So I am at Geneva airport on my way home. We flew in on Tuesday to begin to sort out my father's estate. It felt very good to get out of Israel and out of the house on which he died. When I arrived in Israel, I wandered into his bedroom and saw a massive digital clock that he spent ages haggling over and buying in Thailand. First I groaned at the memory of us standing at a market stall and him taking an hour to negotiate a deal over an item that cost less than a meal out. Then I saw him, in my mind's eye, lying in bed, virtually blind without his glasses, looking at the large digits on the clock and thinking : that's better. And it made me smile. And all the small things in the house that he bought and brought and considered and loved I suddenly loved too and I thought, you mad mad amazing ridiculous man.

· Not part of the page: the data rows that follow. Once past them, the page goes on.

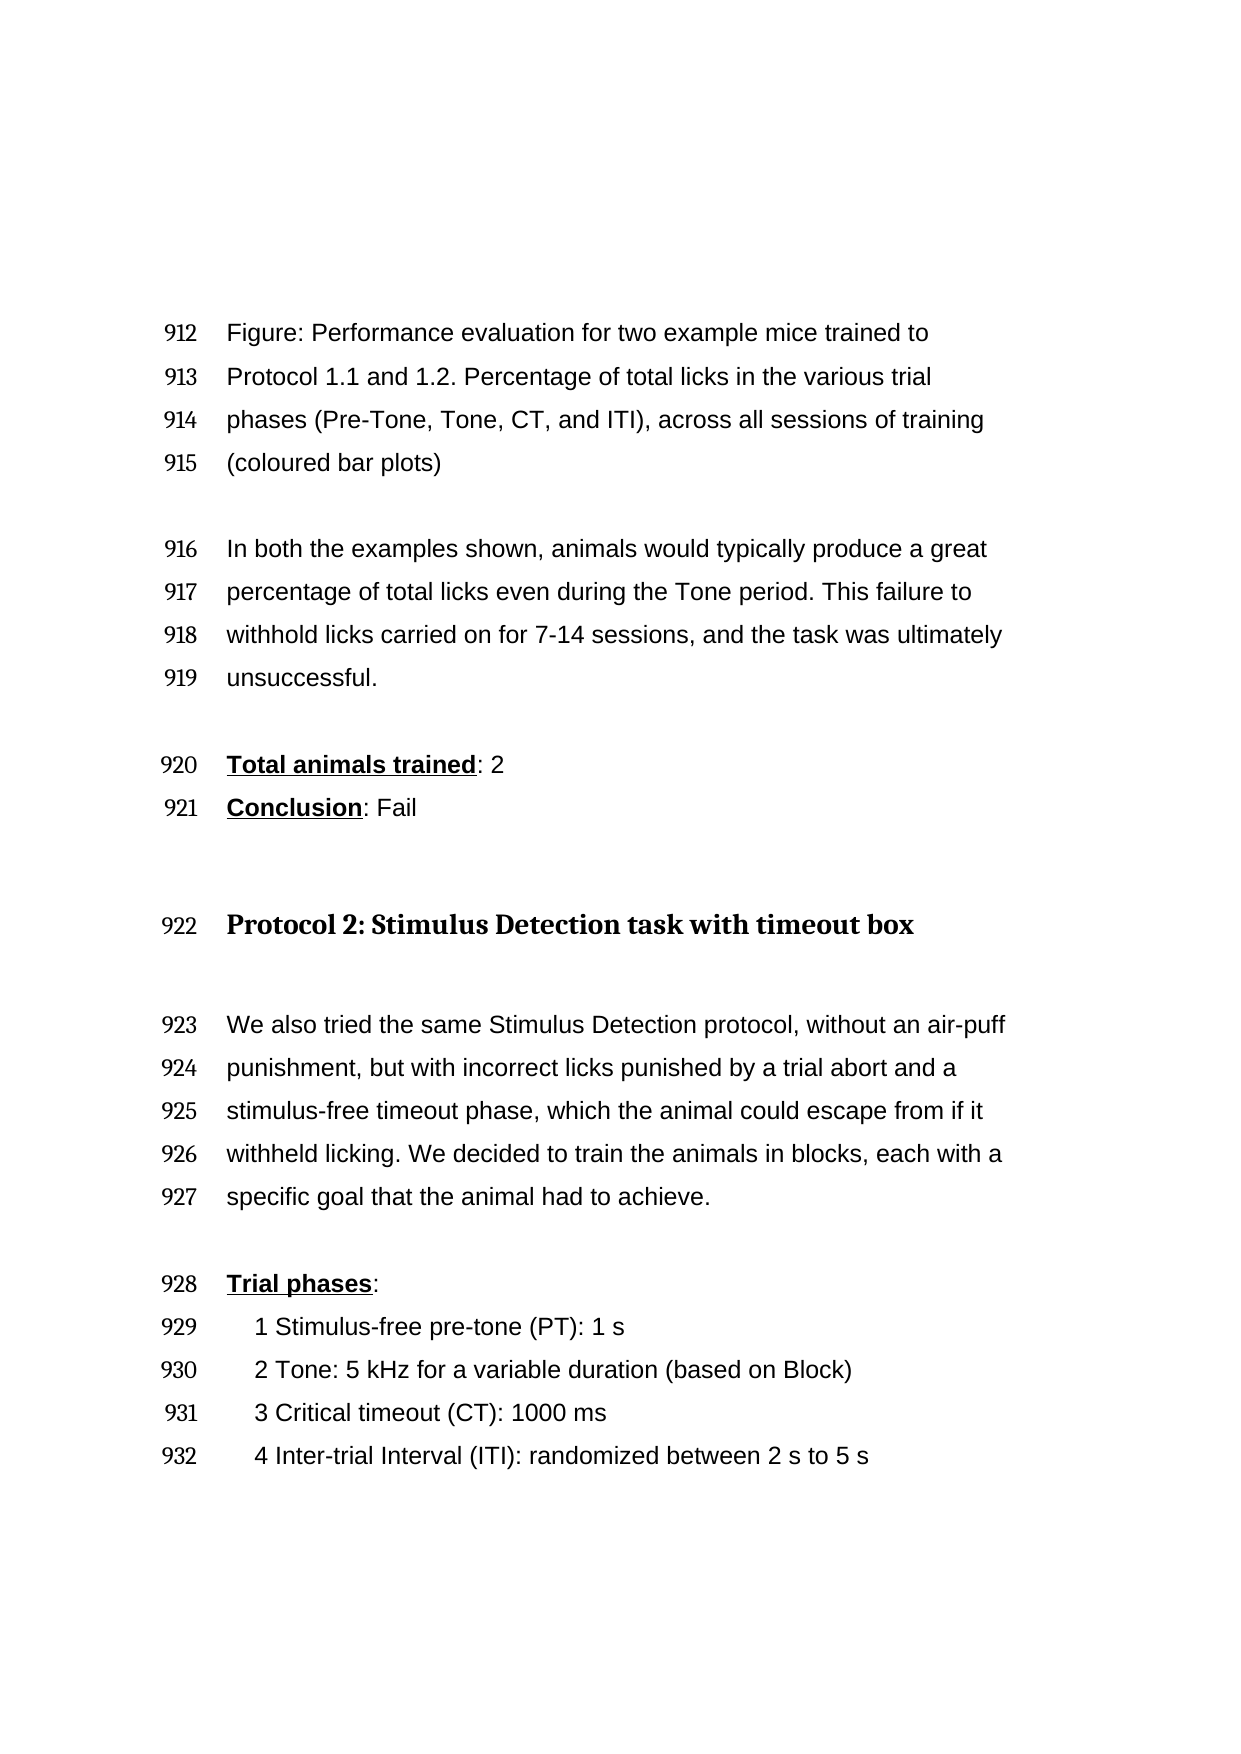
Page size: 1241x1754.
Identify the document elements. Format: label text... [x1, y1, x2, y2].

text We also tried the same Stimulus Detection protocol, without an air-puff punishment, but with incorrect licks punished by a trial abort and a stimulus-free timeout phase, which the animal could escape from if it withheld licking. We decided to train the animals in blocks, each with a specific goal that the animal had to achieve. [226, 1010, 1014, 1211]
text Figure: Performance evaluation for two example mice trained to Protocol 1.1 and 1.2. Percentage of total licks in the various trial phases (Pre-Tone, Tone, CT, and ITI), across all sessions of training (coloured bar plots) [226, 318, 1014, 476]
text 4 Inter-trial Interval (ITI): randomized between 2 s to 5 s [226, 1441, 1014, 1470]
text Total animals trained: 2 [226, 749, 1014, 778]
text 3 Critical timeout (CT): 1000 ms [226, 1398, 1014, 1427]
subtitle Protocol 2: Stimulus Detection task with timeout box [226, 908, 1014, 942]
text In both the examples shown, animals would typically produce a great percentage of total licks even during the Tone period. This failure to withhold licks carried on for 7-14 sessions, and the task was ultimately unsuccessful. [226, 534, 1014, 692]
text Conclusion: Fail [226, 793, 1014, 821]
text 1 Stimulus-free pre-tone (PT): 1 s [226, 1312, 1014, 1341]
text Trial phases: [226, 1269, 1014, 1297]
text 2 Tone: 5 kHz for a variable duration (based on Block) [226, 1355, 1014, 1384]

We have been trying to work out what to put on his gravestone. It's not easy because his father's inscription is just above it and we need something that is similar, personal to him and yet doesn't eclipse his memory. This is still a work on progress, but we need to have it done soon and definitely before I head back in February for the stone laying service. This is strictly supposed to be 30 days after the death, but Jewish law is surprisingly flexible on this point.
Small story which probably won't make sense to anyone but me, but I wanted to write it down to remember it. Many years ago, there was a television ad in Israel for McDonald's. It was advertising their new flamegrilled burger or something. It featured an Indian guy recalling that his grandfather walked on hot coals and his father walked on hot coals. When his father approached him to follow in the same vein, he said "Abi Babbi, are you crazy? I only walk on hot coals at McDonald's!" Abi Babbi is a bizarre bastardisation of the Hebrew word for father (abba). I took to calling my father Abi Babbi and he thought it was hilarous. So it stuck. I called him that on his death bed. If all things were equal and I didn't have to consider anyone else, I would write the following on my father's grave: "Abi Babbi walked on hot coals".
So that's it. Unless I feel the need to post again, this blog has fulfilled it's orginal purpose. It kept people updated about what was going on and of our journey. That journey is now ended. Obviously, we all remain and I hope to go back to work soon. But this chapter is closing. If my writing has been of any use to anyone, I am glad. It definitely was to me. Thanks for listening. It helped.